Второй аргумент А. С. Шишкова и его сподвижников в пользу «естественности» отечественного языка — это обилие в нем сложных слов, т. е. слов с проясненной внутренней структурой. Таким образом, связь знака с денотатом в нем оказывалась более непосредственной. Согласно архаистам, такой язык как бы преодолевал условную природу человеческого языка. Как убедительно показывает Л. Н. Киселева, это положение языковой теории архаистов было генетически связано с идеями Руссо, для которого «условная природа языка предопределяет человеческую ложь, а искренность связана с отказом от всякой условности, в том числе языковой. Развивая эту идею Руссо, «старшие архаисты» пишут о том, что языковая условность разрывает непосредственную связь между словом и действием, поступком, дает возможность, говоря одно, делать другое» [3, с. 25].

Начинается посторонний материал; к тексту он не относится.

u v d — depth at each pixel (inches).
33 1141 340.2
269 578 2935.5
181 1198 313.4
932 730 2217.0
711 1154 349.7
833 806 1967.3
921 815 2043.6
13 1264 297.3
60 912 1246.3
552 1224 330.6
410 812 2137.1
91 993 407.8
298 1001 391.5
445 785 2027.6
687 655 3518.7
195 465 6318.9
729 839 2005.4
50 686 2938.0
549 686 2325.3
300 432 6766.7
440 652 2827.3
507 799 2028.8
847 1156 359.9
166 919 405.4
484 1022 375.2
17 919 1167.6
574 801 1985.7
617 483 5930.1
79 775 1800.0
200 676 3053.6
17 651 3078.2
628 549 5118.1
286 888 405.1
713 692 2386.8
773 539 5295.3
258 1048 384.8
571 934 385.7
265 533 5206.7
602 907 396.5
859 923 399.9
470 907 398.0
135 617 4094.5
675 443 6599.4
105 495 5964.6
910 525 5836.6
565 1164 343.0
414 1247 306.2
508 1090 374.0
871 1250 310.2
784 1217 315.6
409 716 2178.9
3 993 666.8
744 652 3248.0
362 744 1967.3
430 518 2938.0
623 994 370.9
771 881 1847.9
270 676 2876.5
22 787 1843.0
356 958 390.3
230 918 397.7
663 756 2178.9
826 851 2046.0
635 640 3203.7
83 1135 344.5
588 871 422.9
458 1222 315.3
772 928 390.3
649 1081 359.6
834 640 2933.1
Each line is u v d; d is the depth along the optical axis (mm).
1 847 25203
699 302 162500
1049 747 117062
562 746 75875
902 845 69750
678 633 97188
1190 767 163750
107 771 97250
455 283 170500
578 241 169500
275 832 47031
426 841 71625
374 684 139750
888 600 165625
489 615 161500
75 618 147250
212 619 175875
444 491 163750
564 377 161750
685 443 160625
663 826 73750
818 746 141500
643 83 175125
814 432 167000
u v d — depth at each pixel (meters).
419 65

С. Н. Глинка развивает этот тезис. С его точки зрения, вторжение французского языка в русский выражается не только в заимствовании французских слов, но и в изменении значения русских. Например, в статье «Нравственное объяснение некоторых слов и речений» он говорит, что слово «равнодушный» изменило свое значение с «равный, сходный душою» на «хладнокровный», а «утонченный» с отрицательного значения, производного от «умаления», приобрело значение положительное — «приятный, изощренный учением хороших образцов» [16, с. 91—103]. Подобные метаморфозы отражаются в нравах общества: «С изменением значения слов изменяются и понятия; слова тесно соединены с мыслями, а мысли с делами. Что же воспоследует, если каждое столетие и полустолетие, слова, понятия и деяния наши будут
изменяться; наконец, если каждый год и каждый месяц, будем образовываться по прихотям вкуса и мод заграничных?» [16, с. 91].

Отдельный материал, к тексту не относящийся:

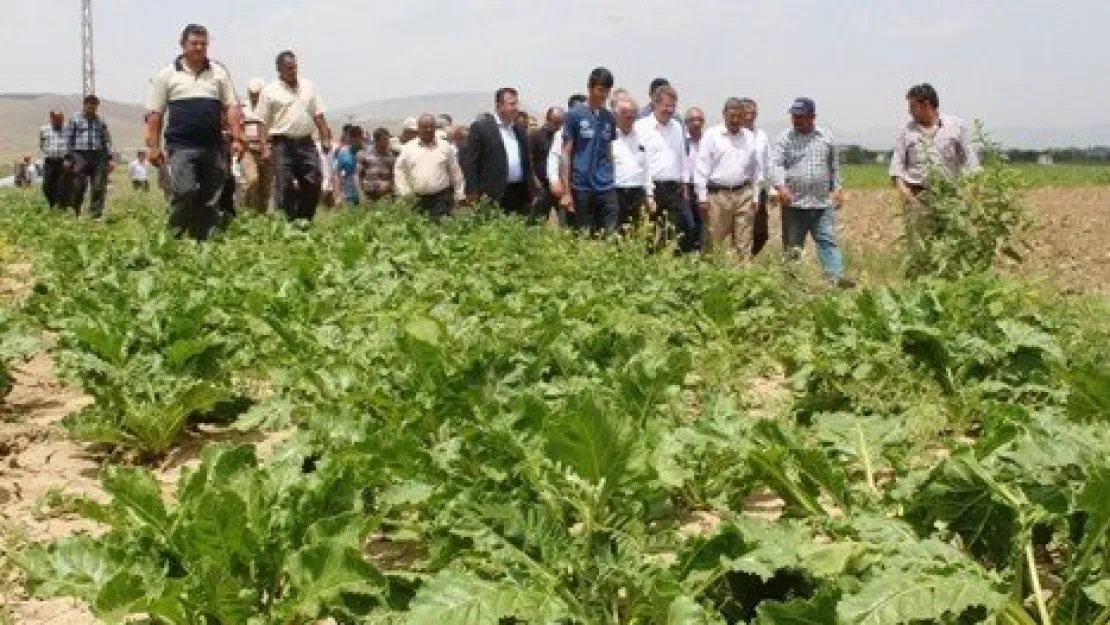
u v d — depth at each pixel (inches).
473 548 152.9
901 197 492.1
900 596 125.3
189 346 259.4
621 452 151.3
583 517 155.1
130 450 253.9
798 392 290.2
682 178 575.8
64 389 320.5
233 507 144.2
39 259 559.2
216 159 529.7
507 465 174.9
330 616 150.5
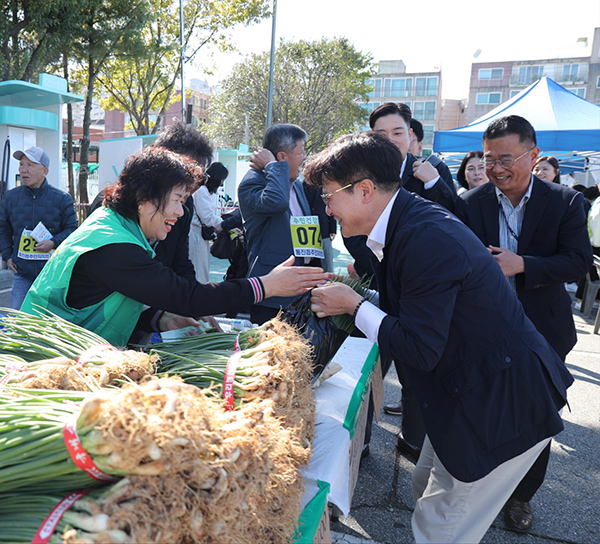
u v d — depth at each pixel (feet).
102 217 5.83
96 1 46.21
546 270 7.99
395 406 12.97
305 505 4.61
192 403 3.10
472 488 5.68
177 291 5.71
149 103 71.15
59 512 2.96
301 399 5.15
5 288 25.32
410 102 219.82
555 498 9.39
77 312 5.76
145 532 2.82
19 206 14.43
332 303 5.89
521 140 8.04
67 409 3.41
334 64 91.56
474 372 5.31
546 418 5.35
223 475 3.08
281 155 11.07
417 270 5.02
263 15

Понятно, что влияние «безнравственного», «условного» французского языка автоматически ведет к порче нравов. В этом контексте Глинка подчеркивает «природность» и «естественность» русского языка в том смысле, в котором его понимали в лагере А. С. Шишкова: «Мы из двух или трех имен составляем одно, и тем самым не простое воспоминание вещи возбуждаем в памяти, но и образ ее представляется воображению: сладкогласный, самодержавный, великосердый, громоносный и проч... Такого стихотворного соединения не терпит язык французский» [15, с. 69; 17, с. 66]. Этот акцент усиливается введением антитезы: Глинка не просто говорит о бедности французского языка, но и ссылается на соответствующее мнение наиболее популярных в России французских просветителей. Так, в статье «Вольтерово рассуждение о бедности французского языка» он приводит следующее высказывание этого мыслителя: «Все доказывает варварство щеголеватого Французского языка» [17, с. 66]. В этой же статье приводится мнение Вольтера о греческом языке, ко -торый он называет изящнейшим именно в силу обилия сложных слов. Глинка комментирует это следующим образом: «Тоже можно сказать и о Русском языке, присовокупляя к тому, что красоты оного усугубились богатством, занятым от Греческого слова» [17, с. 72]. То есть издатель «Русского вестника» признает и первый из указанных постулатов последователей А. С. Шишкова. Однако взгляды Глинки обладали некоторой спецификой.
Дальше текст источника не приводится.